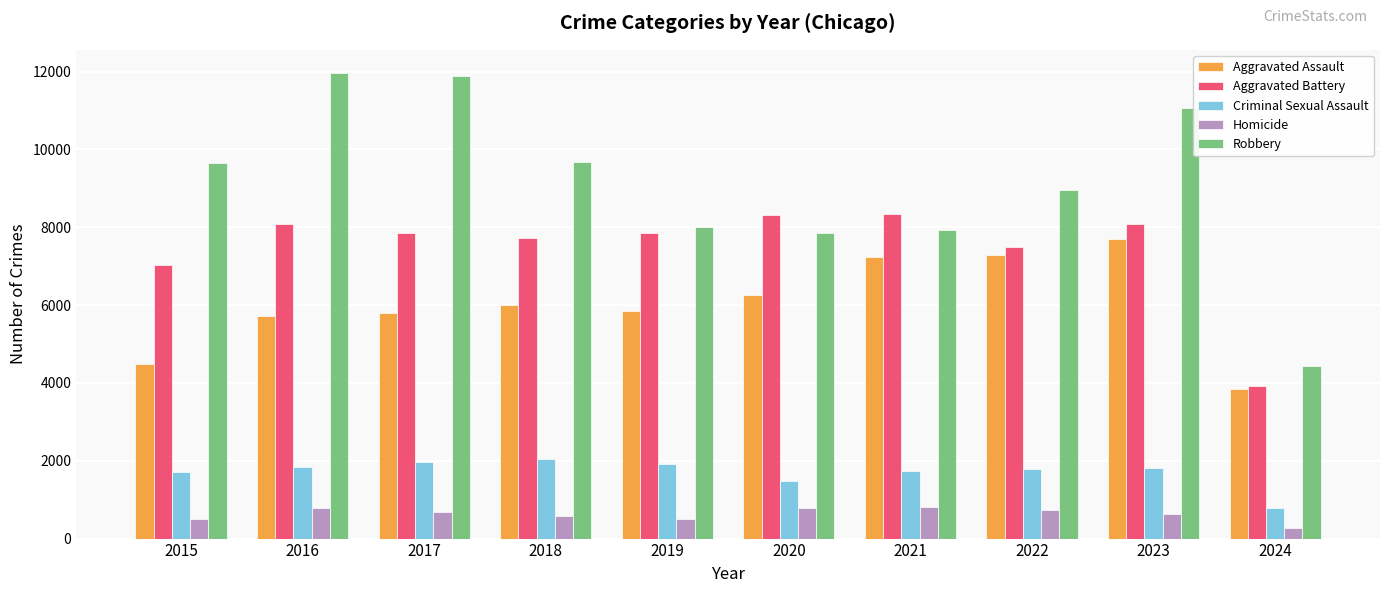

Which category has the highest value in the Aggravated Assault series?

2023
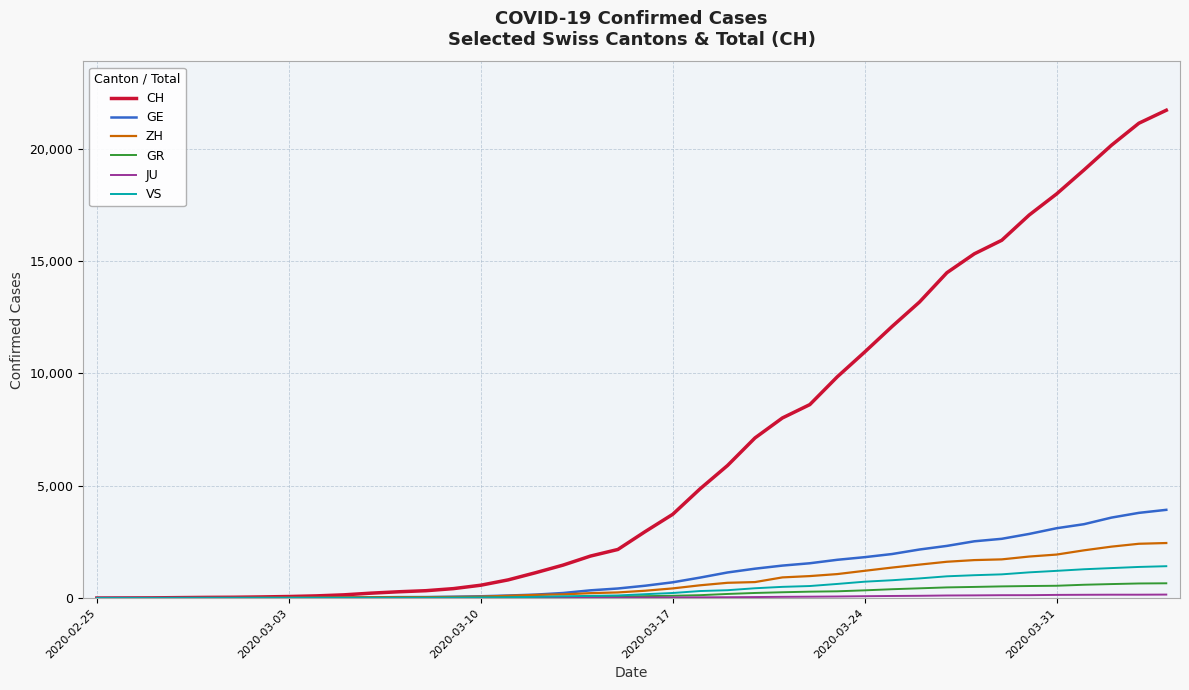

What is the maximum value shown in the chart?

21722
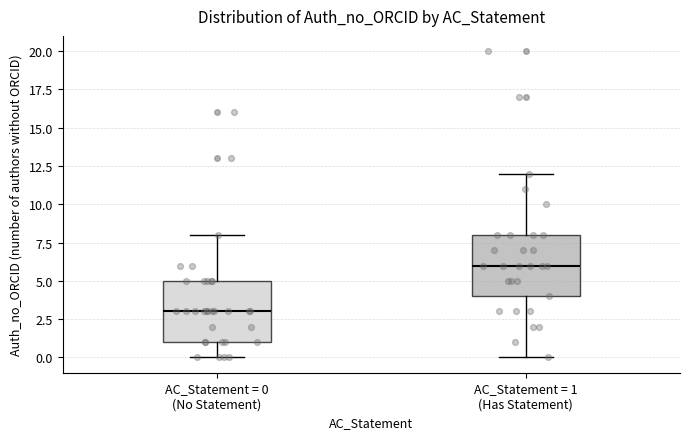

Which box has the highest median line?

AC_Statement = 1 (Has Statement)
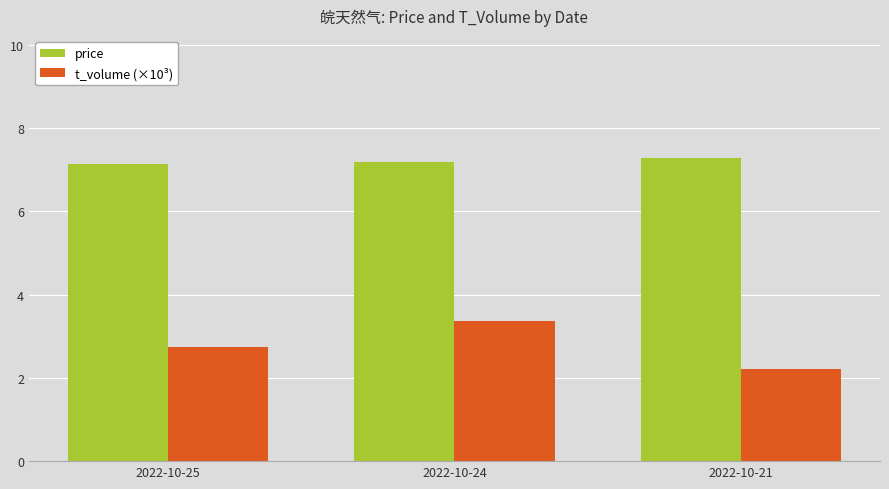

What is the lowest value of the t_volume (×10³) series?

2.2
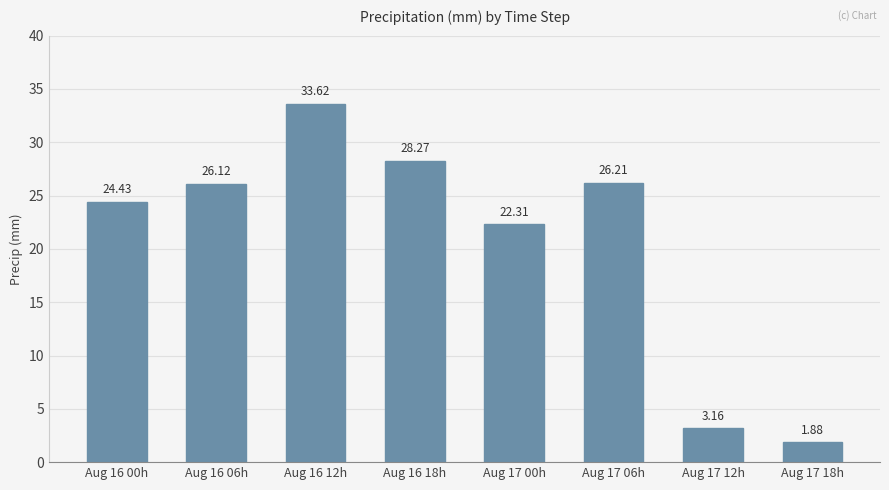

At which category does the chart reach its minimum across all series?

Aug 17 18h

# [What to work on]
Copy out every item above word for word, leaving the pictures out.

# [Response to the task]
Which category has the highest value in the Aggravated Assault series?

2023

What is the maximum value shown in the chart?

21722

Which box has the highest median line?

AC_Statement = 1 (Has Statement)

What is the lowest value of the t_volume (×10³) series?

2.2

At which category does the chart reach its minimum across all series?

Aug 17 18h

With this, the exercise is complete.